Source extract →

In common usage, the eyelid crease is often meant to describe a natural inward creasing of the skin seen in the upper eyelid, typically dividing it into a lower segment adjacent to the upper eyelashes, and an upper segment of skin that runs from the crease to the border of the eyebrow.
The crease is present in about 50% of the Asian population, and found to be more prevalent in all non-Asians. The presence of a crease in an Asian subject is what differentiates a double eyelid (with a crease unequally dividing the lid into two sections, hence ‘double’) from a single eyelid (or mono-lid).
Double-eyelid crease surgery (procedures) is a form of surgery to add or supplement an eyelid crease to an individual who seeks it. This is often for an individual who does not have a crease, or who finds their crease is insufficient, or in whom the crease is unbalanced between the two sides.
The configuration of the upper lid crease in Asians varies greatly. The terminology used to describe these configurations also varies, depending on the ethnic group and language concerned. Figure 1-1 illustrates the Chinese characters for the words ‘double-eyelid fold’. Figure 1-2 shows the Japanese Kanji writing for ‘single [one] lid eye’ and ‘double [two] lid eye’. The characters common to Chinese and Japanese for the operation to construct a lid crease are illustrated in Figure 1-3 .
As described in previous publications by the author, the crease may be asymmetric in its presentation, or be absent in one eye and present in the other. It may be continuous or segmented (fragmented).
Figure 1-4 shows the various configurations of the Asian eyelid.
Figure 1-5 shows an eyelid without a crease. There is a mild degree of upper lid hooding, causing secondary downward rotation of the lashes. Figure 1-6 illustrates an eyelid with a distinctive crease. This is the parallel configuration. Figure 1-7 is an eyelid in which a portion of the crease has been obliterated. An eyelid with an incomplete or partial crease is shown in Figure 1-8 . The crease originates in the medial canthus and medial upper lid fold (supracanthal web) and extends halfway across the upper lid. Multiple creases are illustrated in Figure 1-9 , where two well-defined creases run parallel to each other. Figure 1-10 shows a minimal nasally tapered crease. The lateral third of the crease may be the same distance from the eyelash margin as the central third, or it may rise slightly to form a laterally flared crease, in which the lateral third of the crease is further from the lash margin than the central third. A Caucasian upper lid crease is shown in Figure 1-11 , where the central third of the crease is farthest from the lash margin.
In Asians with a continuous eyelid crease, the crease may be of the nasally tapering type (NTC) (a less desirable term is ‘inside’ fold) in which the crease converges toward the medial canthus, coming closer to the lashes as it reaches the medial canthal angle ( Figure 1-12A ), or it may be a parallel crease (PC) (a less desirable term is ‘outside’ fold), in which the crease runs fairly parallel to the lash margin from the medial canthus to the lateral canthus ( Figure 1-12B ).

What you should do → Please copy the eyelid crease text from "In Asians with" up to and including "Figure 1-12B ).", switching "fold" to "lid". Rely on the eyelid crease text alone.

Data provided →
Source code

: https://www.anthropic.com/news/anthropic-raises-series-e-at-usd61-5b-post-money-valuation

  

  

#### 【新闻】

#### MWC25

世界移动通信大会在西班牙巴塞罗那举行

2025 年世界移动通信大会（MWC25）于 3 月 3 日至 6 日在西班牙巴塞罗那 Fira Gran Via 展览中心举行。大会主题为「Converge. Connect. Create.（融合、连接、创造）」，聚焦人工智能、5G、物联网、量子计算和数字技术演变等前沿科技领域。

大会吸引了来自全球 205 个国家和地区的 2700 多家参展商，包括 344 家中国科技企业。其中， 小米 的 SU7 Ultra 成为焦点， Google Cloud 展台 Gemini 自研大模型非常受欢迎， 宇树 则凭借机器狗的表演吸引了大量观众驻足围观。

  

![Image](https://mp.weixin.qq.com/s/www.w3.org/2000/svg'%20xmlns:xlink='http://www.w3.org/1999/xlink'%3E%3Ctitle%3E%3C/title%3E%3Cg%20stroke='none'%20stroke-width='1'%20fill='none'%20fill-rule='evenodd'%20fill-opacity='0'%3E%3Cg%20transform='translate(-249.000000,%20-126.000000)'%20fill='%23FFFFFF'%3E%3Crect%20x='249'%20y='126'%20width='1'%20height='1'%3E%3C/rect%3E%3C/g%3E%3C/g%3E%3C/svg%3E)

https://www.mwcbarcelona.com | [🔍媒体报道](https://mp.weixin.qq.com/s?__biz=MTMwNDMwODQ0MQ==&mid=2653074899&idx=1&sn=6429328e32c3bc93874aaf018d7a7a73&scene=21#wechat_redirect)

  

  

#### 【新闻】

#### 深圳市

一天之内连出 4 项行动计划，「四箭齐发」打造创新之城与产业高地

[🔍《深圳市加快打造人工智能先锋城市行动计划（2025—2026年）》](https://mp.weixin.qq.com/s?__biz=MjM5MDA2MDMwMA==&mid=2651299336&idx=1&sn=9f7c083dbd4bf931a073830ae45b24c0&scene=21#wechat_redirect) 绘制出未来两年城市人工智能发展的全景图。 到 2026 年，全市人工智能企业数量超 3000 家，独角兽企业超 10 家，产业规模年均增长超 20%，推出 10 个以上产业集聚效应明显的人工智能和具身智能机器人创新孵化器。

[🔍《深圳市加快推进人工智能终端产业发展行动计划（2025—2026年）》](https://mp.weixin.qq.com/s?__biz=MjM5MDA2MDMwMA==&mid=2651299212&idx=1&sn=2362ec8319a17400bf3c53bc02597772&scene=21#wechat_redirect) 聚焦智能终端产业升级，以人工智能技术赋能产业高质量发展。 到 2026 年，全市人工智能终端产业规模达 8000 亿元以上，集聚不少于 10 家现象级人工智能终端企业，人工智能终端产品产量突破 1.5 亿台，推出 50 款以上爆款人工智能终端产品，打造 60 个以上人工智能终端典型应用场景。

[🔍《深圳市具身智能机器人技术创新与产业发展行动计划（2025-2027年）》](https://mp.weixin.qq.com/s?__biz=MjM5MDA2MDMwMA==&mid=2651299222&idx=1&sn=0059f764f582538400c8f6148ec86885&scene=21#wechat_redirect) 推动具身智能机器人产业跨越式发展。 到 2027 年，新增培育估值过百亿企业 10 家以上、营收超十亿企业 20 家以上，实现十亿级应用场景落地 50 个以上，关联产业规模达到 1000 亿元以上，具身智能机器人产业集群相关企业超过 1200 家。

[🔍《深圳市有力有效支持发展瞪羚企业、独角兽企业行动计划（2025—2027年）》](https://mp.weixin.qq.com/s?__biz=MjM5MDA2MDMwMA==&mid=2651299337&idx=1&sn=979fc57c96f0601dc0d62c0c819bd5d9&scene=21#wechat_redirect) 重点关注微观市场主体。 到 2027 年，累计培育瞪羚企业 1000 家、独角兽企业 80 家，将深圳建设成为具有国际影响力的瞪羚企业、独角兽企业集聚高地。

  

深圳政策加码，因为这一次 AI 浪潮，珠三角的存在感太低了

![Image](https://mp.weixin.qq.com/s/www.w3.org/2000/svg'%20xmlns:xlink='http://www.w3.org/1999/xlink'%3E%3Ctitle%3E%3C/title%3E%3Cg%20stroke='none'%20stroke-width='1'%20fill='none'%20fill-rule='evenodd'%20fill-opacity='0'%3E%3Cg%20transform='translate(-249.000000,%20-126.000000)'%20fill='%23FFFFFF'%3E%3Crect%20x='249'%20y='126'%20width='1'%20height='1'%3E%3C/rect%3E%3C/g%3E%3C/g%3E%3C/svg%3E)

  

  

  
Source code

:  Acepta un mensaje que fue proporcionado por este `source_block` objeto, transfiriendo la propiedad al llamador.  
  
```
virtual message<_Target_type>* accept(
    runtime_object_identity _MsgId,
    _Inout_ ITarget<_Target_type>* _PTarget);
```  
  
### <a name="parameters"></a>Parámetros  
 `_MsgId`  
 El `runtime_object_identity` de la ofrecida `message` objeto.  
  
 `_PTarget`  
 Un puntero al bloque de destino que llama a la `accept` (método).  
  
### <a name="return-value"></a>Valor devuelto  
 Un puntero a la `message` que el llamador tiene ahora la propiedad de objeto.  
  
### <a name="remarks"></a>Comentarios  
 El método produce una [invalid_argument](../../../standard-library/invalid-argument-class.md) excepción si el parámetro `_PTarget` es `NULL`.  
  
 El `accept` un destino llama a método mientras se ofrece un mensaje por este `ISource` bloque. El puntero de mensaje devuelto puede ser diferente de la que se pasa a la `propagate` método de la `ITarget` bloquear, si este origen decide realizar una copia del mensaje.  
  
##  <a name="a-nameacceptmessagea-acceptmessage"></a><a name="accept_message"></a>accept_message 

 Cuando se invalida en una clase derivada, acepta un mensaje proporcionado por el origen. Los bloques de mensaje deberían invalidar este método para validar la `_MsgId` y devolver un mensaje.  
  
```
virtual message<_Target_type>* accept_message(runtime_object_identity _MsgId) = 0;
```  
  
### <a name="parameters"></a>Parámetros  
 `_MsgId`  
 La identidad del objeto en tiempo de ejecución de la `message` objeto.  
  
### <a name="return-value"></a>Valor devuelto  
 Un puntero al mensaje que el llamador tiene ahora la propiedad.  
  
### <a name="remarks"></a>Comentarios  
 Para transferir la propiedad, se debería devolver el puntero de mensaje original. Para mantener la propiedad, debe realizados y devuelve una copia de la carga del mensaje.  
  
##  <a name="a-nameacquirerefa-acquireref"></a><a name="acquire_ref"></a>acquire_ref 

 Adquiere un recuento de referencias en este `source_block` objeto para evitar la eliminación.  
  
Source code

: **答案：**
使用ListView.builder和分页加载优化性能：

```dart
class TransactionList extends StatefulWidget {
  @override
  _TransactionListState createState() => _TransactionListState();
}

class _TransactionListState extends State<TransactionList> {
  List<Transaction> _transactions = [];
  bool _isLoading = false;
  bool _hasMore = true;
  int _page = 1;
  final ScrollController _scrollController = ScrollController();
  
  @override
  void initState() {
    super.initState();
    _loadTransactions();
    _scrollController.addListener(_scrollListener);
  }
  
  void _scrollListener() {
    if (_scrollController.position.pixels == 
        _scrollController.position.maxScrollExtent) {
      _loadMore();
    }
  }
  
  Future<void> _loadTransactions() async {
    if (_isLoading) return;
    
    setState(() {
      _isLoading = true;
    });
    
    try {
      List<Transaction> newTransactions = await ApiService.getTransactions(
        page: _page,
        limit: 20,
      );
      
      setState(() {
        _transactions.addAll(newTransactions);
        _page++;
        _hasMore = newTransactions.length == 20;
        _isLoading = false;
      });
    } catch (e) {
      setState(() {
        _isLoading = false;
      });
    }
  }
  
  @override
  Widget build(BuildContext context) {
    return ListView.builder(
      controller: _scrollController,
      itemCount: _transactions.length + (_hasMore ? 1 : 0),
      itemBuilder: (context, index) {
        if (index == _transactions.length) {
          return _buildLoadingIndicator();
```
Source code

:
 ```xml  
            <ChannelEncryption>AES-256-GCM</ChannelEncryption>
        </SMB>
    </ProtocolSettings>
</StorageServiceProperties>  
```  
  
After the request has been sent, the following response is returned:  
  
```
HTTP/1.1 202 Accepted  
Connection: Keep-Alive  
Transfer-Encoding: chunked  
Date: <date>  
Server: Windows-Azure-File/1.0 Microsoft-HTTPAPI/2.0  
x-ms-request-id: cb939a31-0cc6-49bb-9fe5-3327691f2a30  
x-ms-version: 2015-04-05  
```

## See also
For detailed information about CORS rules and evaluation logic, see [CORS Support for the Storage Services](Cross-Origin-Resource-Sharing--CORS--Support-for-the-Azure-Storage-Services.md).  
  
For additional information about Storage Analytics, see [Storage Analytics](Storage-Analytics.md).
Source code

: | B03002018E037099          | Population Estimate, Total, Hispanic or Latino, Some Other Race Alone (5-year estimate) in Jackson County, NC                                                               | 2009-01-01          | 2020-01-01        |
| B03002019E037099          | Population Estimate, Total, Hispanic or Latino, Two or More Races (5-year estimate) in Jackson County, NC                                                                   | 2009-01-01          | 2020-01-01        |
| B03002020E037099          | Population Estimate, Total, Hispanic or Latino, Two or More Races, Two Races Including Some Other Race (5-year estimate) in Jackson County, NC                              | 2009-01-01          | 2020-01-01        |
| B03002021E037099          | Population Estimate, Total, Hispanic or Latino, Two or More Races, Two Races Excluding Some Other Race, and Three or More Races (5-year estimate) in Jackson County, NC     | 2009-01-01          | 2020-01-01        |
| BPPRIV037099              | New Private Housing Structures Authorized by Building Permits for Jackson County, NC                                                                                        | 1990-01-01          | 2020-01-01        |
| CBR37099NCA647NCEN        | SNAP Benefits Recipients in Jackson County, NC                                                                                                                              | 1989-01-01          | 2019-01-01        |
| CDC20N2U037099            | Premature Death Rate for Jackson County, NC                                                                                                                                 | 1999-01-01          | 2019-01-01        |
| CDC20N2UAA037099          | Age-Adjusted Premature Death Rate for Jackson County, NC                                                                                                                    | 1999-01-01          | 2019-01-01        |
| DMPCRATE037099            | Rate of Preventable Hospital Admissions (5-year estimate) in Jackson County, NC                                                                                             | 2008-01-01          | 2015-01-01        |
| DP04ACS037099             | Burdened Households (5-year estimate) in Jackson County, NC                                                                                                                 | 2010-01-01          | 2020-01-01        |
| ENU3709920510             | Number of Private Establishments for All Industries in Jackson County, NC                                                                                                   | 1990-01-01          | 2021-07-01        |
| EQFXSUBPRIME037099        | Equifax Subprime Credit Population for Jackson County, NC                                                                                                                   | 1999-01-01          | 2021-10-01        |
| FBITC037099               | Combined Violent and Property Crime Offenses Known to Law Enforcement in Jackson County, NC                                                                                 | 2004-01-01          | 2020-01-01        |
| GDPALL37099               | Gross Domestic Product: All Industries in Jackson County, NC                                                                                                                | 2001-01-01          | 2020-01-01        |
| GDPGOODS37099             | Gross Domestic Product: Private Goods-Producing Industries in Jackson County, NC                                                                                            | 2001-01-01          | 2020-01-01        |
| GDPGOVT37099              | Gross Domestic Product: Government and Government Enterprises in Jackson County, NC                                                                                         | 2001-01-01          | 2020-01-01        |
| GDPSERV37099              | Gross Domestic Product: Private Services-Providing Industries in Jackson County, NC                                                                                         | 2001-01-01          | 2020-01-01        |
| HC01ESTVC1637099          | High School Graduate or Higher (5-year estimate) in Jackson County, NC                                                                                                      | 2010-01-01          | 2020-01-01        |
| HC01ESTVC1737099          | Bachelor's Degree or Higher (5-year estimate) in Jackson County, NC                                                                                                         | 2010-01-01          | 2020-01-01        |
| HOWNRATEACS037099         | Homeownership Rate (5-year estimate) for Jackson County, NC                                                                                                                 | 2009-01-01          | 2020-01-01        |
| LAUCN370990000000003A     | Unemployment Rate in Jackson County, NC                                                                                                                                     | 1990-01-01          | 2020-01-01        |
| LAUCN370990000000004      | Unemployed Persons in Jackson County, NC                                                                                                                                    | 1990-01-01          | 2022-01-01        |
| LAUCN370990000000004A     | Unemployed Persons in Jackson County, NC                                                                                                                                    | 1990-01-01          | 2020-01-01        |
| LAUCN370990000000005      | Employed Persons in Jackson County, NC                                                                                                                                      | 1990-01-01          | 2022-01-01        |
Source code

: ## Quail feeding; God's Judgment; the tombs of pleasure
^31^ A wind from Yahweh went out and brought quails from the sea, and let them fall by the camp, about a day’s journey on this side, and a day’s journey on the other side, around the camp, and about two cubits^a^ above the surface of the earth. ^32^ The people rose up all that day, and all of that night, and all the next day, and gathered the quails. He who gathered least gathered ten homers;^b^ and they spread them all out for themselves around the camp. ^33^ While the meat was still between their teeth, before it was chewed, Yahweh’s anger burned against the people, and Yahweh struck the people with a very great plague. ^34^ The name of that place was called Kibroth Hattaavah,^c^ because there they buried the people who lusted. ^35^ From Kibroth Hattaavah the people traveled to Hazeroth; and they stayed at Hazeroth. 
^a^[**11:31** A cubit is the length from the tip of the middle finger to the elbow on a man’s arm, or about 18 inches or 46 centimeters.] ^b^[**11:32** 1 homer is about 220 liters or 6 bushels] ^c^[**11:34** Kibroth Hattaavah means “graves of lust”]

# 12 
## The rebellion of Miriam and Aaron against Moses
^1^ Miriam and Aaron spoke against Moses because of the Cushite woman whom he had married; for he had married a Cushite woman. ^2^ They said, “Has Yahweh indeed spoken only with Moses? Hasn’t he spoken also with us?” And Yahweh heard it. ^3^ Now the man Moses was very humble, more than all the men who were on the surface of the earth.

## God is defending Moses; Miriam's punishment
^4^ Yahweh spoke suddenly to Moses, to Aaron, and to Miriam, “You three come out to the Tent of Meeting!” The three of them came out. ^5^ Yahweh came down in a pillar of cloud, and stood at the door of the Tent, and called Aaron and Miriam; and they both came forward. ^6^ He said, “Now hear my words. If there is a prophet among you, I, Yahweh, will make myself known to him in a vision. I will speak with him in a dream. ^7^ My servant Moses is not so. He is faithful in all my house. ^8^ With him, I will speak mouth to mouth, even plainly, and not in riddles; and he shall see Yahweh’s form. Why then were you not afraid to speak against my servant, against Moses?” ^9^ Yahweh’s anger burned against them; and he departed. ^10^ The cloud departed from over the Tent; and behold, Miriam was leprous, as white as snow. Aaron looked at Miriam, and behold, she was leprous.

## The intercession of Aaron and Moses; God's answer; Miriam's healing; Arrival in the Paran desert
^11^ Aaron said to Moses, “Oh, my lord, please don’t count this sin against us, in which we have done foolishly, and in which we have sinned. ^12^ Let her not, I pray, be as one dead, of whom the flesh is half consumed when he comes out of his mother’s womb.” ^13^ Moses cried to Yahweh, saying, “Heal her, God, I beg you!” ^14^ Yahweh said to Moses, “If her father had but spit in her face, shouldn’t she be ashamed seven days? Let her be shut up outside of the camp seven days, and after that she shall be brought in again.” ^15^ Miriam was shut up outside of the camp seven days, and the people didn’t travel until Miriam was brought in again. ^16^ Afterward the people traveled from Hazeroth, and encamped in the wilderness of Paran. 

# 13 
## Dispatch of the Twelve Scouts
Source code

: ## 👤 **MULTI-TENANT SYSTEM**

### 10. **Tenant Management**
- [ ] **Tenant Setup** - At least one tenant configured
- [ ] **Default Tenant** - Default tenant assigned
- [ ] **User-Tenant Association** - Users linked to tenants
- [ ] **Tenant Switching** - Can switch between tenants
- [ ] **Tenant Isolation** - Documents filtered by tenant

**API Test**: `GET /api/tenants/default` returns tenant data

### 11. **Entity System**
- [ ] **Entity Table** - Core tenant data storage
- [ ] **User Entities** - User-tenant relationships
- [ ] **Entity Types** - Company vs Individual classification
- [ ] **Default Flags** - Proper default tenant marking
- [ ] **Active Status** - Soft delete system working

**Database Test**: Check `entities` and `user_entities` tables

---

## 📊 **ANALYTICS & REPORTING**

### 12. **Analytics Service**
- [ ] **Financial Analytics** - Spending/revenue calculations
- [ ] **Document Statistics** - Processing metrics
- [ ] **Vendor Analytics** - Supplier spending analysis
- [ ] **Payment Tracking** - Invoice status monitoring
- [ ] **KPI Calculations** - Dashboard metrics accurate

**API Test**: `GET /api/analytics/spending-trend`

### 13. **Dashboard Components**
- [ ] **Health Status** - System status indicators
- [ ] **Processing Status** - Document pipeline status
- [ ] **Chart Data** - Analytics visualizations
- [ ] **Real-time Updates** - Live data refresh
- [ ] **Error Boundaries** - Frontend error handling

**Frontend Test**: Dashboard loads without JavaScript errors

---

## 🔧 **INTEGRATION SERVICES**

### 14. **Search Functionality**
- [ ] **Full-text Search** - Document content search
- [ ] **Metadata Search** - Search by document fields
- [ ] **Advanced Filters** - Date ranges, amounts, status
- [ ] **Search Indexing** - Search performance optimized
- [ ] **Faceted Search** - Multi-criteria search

Written response →
In Asians with a continuous eyelid crease, the crease may be of the nasally tapering type (NTC) (a less desirable term is ‘inside’ lid) in which the crease converges toward the medial canthus, coming closer to the lashes as it reaches the medial canthal angle ( Figure 1-12A ), or it may be a parallel crease (PC) (a less desirable term is ‘outside’ lid), in which the crease runs fairly parallel to the lash margin from the medial canthus to the lateral canthus ( Figure 1-12B ).